Reuters reports that Iran is "exploiting a loophole in Western sanctions" by importing highly refined aluminum. Apparently, the fear is that the Iranians will fashion this material into various components used in missiles. The Obama Administration is scrambling this month to add the metal, along with other metals including (tellingly) gold and silver to the list of prohibited items for export.
The United States finds itself, at this point, playing the role of an international "gun grabber." Domestically, it's easy to understand why gun control doesn't work, no matter how many laws the politicians pass or "gun buyback" programs various police departments sponsor. At the international level, however, some tend to lose sight of this basic truth, even those who place themselves on the right-side of the political spectrum and would otherwise oppose Obama's efforts.
Here's a free hint, though, to the drones in DC: basic wares such as aluminum can be used to make anything, and you can't ban it all. What's next, a toilet paper embargo?

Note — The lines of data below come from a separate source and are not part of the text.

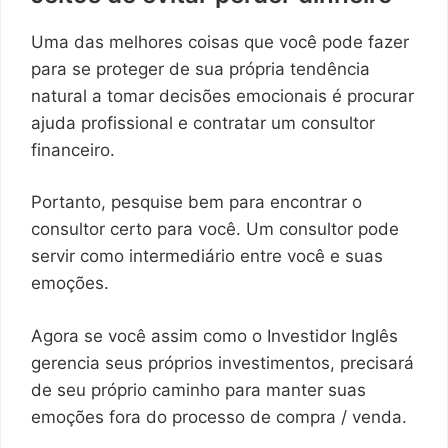
Uma das melhores coisas que você pode fazer
para se proteger de sua própria tendência
natural a tomar decisões emocionais é procurar
ajuda profissional e contratar um consultor
financeiro.
Portanto, pesquise bem para encontrar o
consultor certo para você. Um consultor pode
servir como intermediário entre você e suas
emoções.
Agora se você assim como o Investidor Inglês
gerencia seus próprios investimentos, precisará
de seu próprio caminho para manter suas
emoções fora do processo de compra / venda.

Since the Iranians will acquire these materials anyway, regardless of the export controls the United States imposes, imagine what would happen if Obama's successor chose to depart from the failed policies of the past. The term "reset button" has acquired some unfortunate baggage over the years, so call it a "clean slate" instead.
American citizens working in a number of industries would finally be able to freely engage in commerce with the Iranians, and the Iranian government would be free to recalculate its assessment of its interests with respect to the United States. Those missiles that the United States expected to suddenly manifest may in fact never do so, since the factors driving their development will have shifted toward other priorities.
The key here is to recognize that the regime in the District of Columbia has long had the power to manufacture as many cookie-cutter enemies as it desires, and we've all seen the results. It's high time to try a different approach.